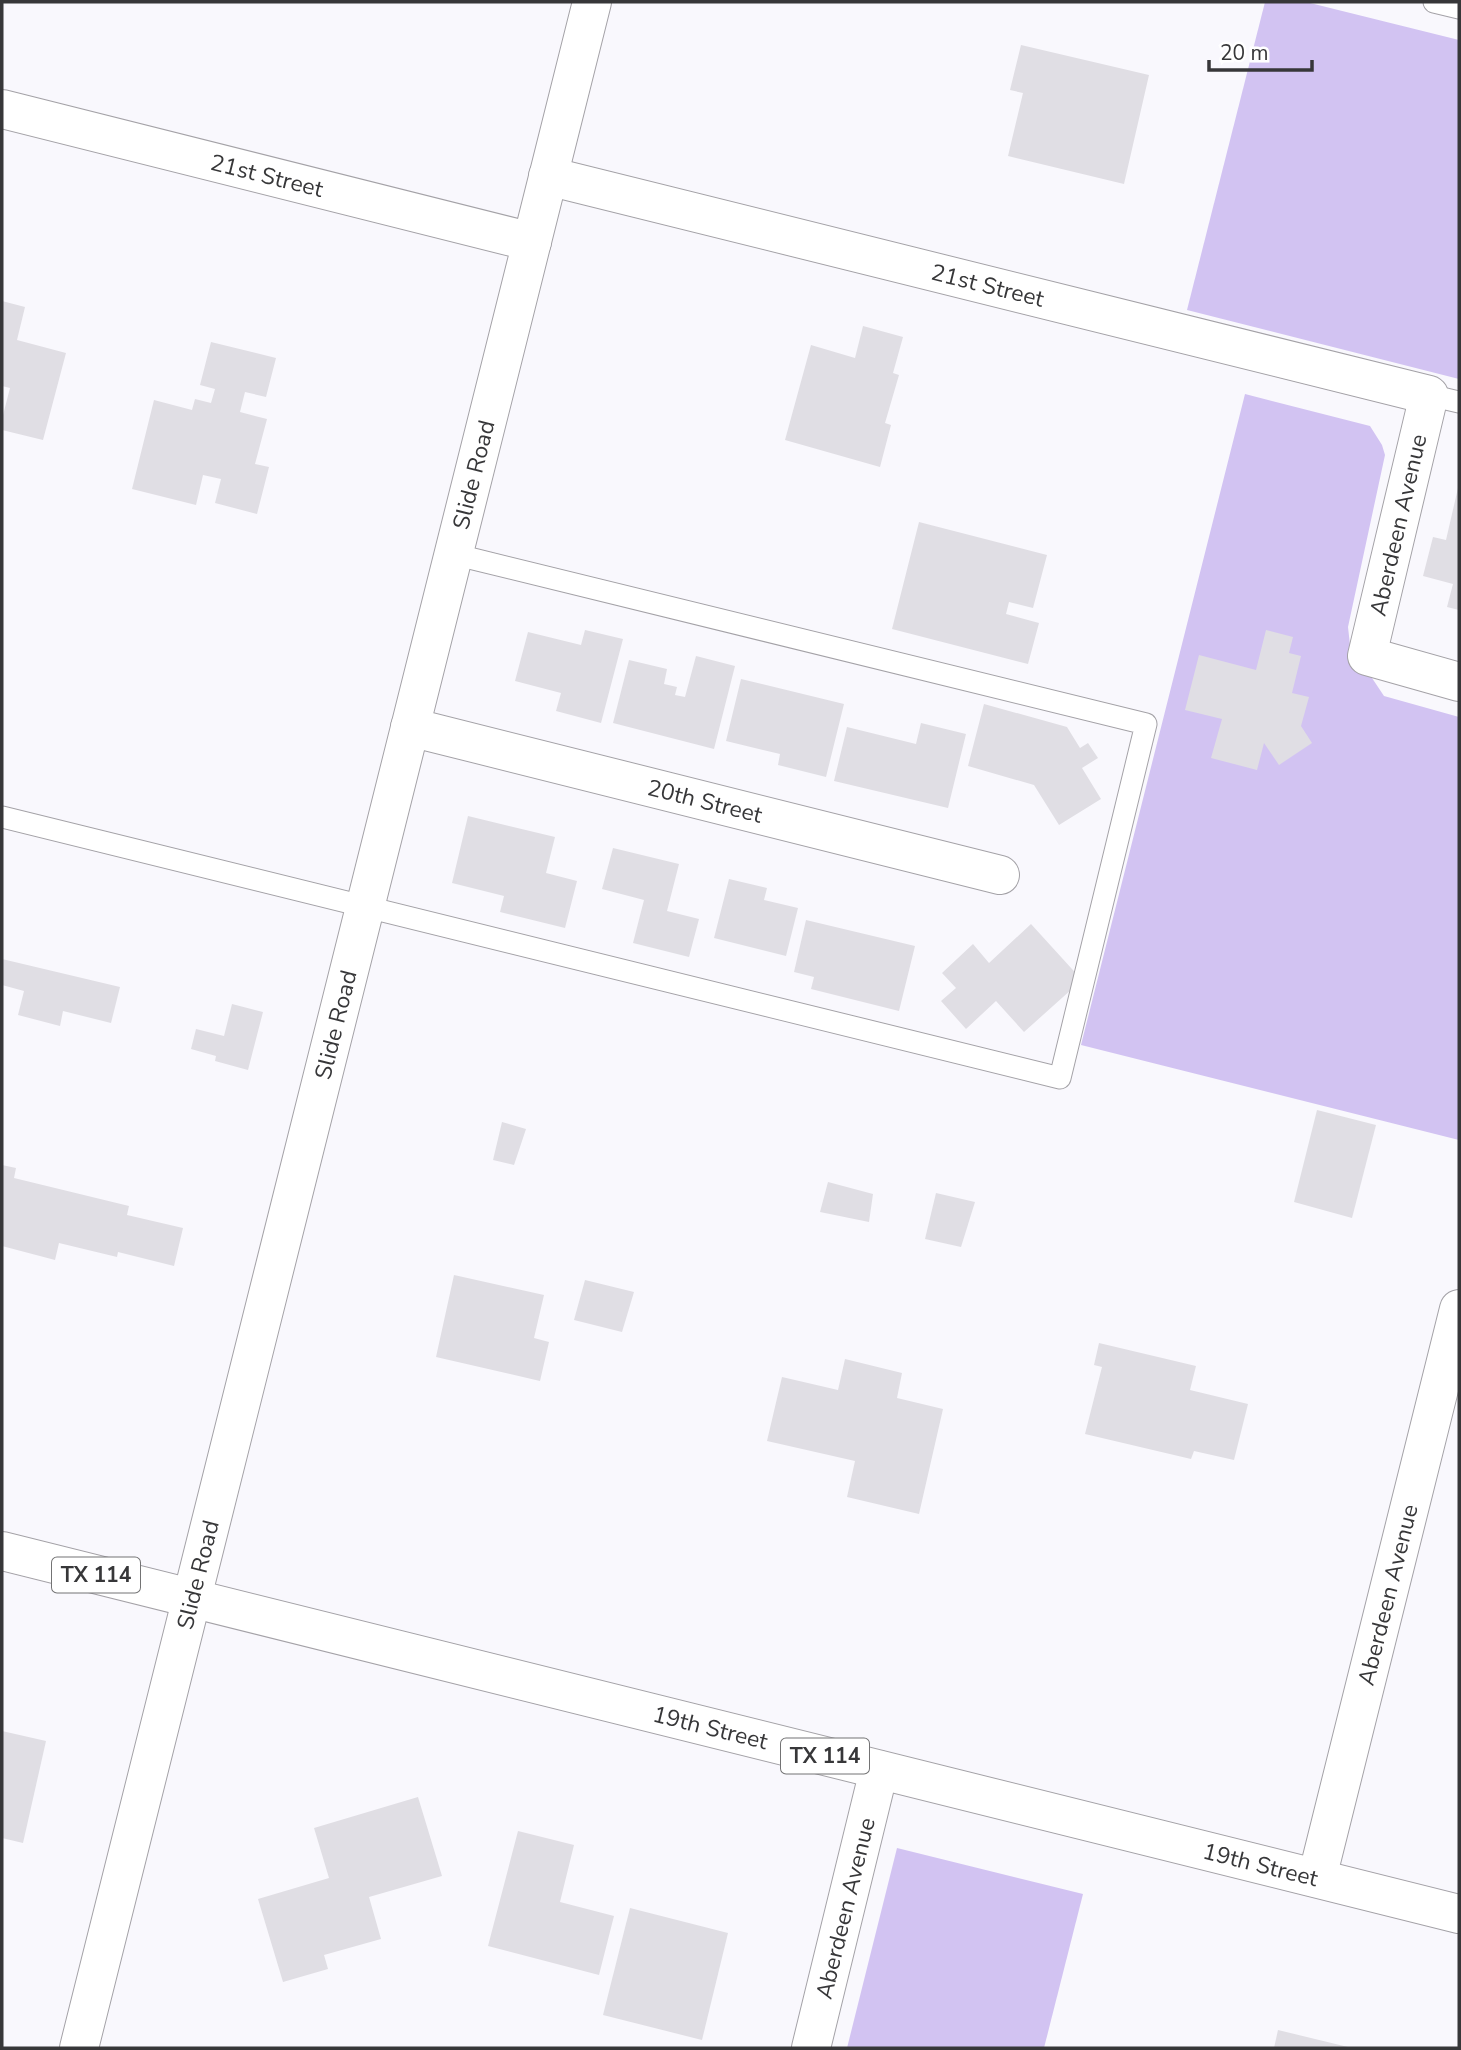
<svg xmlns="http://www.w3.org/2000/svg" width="1461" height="2050" font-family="'Nunito Sans',sans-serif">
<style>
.green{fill:#d2c3f2}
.building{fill:#e0dee4}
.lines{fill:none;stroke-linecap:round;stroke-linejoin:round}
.service-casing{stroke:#a4a2a7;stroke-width:23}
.minor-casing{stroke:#a4a2a7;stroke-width:40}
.secondary-casing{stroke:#a4a2a7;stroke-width:40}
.primary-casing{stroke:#a4a2a7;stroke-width:40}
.service{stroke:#fff;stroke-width:21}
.minor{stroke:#fff;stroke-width:38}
.secondary{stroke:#fff;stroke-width:38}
.primary{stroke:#fff;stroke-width:38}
.labels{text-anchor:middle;stroke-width:7;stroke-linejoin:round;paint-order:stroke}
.shield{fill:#fff;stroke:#737374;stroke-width:2}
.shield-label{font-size:21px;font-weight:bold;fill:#373739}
.street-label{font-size:23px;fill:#373739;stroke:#fff}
</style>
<rect width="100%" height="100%" fill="#f9f8fd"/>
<!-- green -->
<g class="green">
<path d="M1265,2H1306L1459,40V379L1187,310Z"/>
<path d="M1245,394L1370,426L1382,445L1385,455L1348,627L1350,645L1384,696L1459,717V1140L1081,1045Z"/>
<path d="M897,1848L1083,1894L1044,2048H847Z"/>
</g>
<!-- building -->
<g class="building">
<path d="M1021,45L1149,75L1124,184L1008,156L1023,93L1010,90Z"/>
<path d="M2,301L25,307L17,340L66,353L43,440L2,430V419L10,388L2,386Z"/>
<path d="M863,326L903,337L893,373L899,375L885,423L891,425L880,467L785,440L811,345L855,358Z"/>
<path d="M211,342L276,358L266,397L245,392L240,412L267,419L255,464L269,467L257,514L215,503L221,479L203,475L196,505L132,489L154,400L192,410L195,399L211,403L215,389L200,385Z"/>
<path d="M1458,488L1459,489V610L1447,607L1453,584L1423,576L1433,537L1446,540Z"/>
<path d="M919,522L1047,555L1033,608L1009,602L1006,614L1039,623L1028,664L892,629Z"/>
<path d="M585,630L623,639L601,723L556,711L561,693L515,681L528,632L581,645Z"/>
<path d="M1266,630L1293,637L1289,653L1301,656L1292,693L1309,697L1301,726L1312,743L1279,765L1264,743L1257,770L1211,758L1222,719L1185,710L1199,655L1256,670Z"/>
<path d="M696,656L735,666L714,749L613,723L629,660L667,669L664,684L677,687L675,695L685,697Z"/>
<path d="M741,679L844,704L826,777L778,765L780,754L726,741Z"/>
<path d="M984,704L1067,727L1080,748L1088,743L1098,758L1082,768L1101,799L1059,825L1034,785L968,766Z"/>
<path d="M921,723L966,734L948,808L834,781L847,727L916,744Z"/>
<path d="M468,816L555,837L546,873L577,881L565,928L500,912L504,896L452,883Z"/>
<path d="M613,848L679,864L667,911L699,919L689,957L633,943L644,900L602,889Z"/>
<path d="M729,879L767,888L764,900L798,908L786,956L714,938Z"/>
<path d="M806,920L915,946L899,1011L811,989L814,977L794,972Z"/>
<path d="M1031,924L1082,980L1024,1032L996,1001L966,1029L941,1001L956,988L942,973L973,944L989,963Z"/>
<path d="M2,959L120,987L111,1023L63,1011L60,1026L18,1015L24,991L2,985Z"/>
<path d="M232,1004L263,1012L248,1070L215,1061L216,1056L191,1049L196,1029L224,1036Z"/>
<path d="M1317,1110L1376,1125L1352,1218L1294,1202Z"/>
<path d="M502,1122L526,1129L514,1165L493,1160Z"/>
<path d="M2,1165L16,1168L14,1178L129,1206L127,1215L183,1228L174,1266L118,1252L117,1257L59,1243L55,1260L2,1246Z"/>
<path d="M828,1182L873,1194L869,1222L820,1212Z"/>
<path d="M936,1193L975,1202L961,1247L925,1239Z"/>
<path d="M454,1275L544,1295L534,1338L549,1342L540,1381L436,1357Z"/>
<path d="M585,1280L634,1292L622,1332L574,1320Z"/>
<path d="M1099,1343L1196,1366L1190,1390L1248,1404L1234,1460L1194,1451L1191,1459L1085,1434L1102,1367L1094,1365Z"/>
<path d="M845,1359L902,1373L897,1398L943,1409L919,1514L847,1497L855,1461L767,1441L782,1377L838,1390Z"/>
<path d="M2,1731L46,1741L23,1843L2,1838Z"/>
<path d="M418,1797L442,1876L369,1897L381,1939L324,1955L328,1969L283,1982L258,1899L329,1878L314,1828Z"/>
<path d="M518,1831L574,1845L560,1902L614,1916L599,1975L488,1946Z"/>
<path d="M630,1908L728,1933L702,2040L603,2015Z"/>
<path d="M1278,2030L1348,2047V2048H1274Z"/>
</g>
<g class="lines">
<!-- service casing -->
<g class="service-casing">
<g id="service">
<path d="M1434,2L1459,8"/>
<path d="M1429,395L1459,402"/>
<path d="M2,817L1060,1078L1146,724L453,554"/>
</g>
</g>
<!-- minor casing -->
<g class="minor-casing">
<g id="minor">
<path id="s1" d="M2,109L532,242"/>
<path id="s2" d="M548,176L1429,395L1367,656L1459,682"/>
<path id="s3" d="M410,727L1000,875"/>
<path id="s4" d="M1317,1878L1459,1309"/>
<path id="s5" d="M811,2048L879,1770"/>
</g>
</g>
<!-- secondary casing -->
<g class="secondary-casing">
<g id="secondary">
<path id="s6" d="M79,2048L592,2"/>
</g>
</g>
<!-- primary casing -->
<g class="primary-casing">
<g id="primary">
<path id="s7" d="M2,1551L1459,1914"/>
</g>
</g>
<!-- service -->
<use href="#service" class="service"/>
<!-- minor -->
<use href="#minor" class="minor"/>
<!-- secondary -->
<use href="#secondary" class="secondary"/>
<!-- primary -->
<use href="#primary" class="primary"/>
</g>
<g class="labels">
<!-- shield labels -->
<g class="shield">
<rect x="52" y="1557.5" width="88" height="35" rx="5"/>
<rect x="781" y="1738.5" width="88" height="35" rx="5"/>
</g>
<g class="shield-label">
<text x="96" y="1582">TX 114</text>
<text x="825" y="1763">TX 114</text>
</g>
<!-- street labels -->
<g class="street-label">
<text dy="8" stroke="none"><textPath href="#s1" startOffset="273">21st Street</textPath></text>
<text dy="8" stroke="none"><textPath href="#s2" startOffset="453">21st Street</textPath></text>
<text dy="8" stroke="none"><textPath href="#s6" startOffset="1622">Slide Road</textPath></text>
<text transform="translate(1398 525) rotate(-77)" y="8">Aberdeen Avenue</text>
<text dy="8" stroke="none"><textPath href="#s3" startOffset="304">20th Street</textPath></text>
<text dy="8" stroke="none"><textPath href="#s6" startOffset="1055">Slide Road</textPath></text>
<text dy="8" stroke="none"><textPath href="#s6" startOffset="488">Slide Road</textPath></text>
<text dy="8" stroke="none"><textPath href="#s4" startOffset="292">Aberdeen Avenue</textPath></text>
<text dy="8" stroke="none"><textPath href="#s7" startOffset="730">19th Street</textPath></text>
<text dy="8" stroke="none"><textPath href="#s7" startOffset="1297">19th Street</textPath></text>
<text dy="8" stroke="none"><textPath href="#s5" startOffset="144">Aberdeen Avenue</textPath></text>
</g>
</g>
<!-- border -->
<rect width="1461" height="2050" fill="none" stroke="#373739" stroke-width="7"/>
<!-- scale -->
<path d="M1209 60v10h103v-10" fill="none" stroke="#373739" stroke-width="3.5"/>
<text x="1220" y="60" font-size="21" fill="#373739" stroke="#ffffff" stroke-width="5" paint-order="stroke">20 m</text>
</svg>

● **EXERCISE**: When a line in the material includes the word "lines", copy it out.

● **REPLY TO THE TASK**:
.lines{fill:none;stroke-linecap:round;stroke-linejoin:round}
<g class="lines">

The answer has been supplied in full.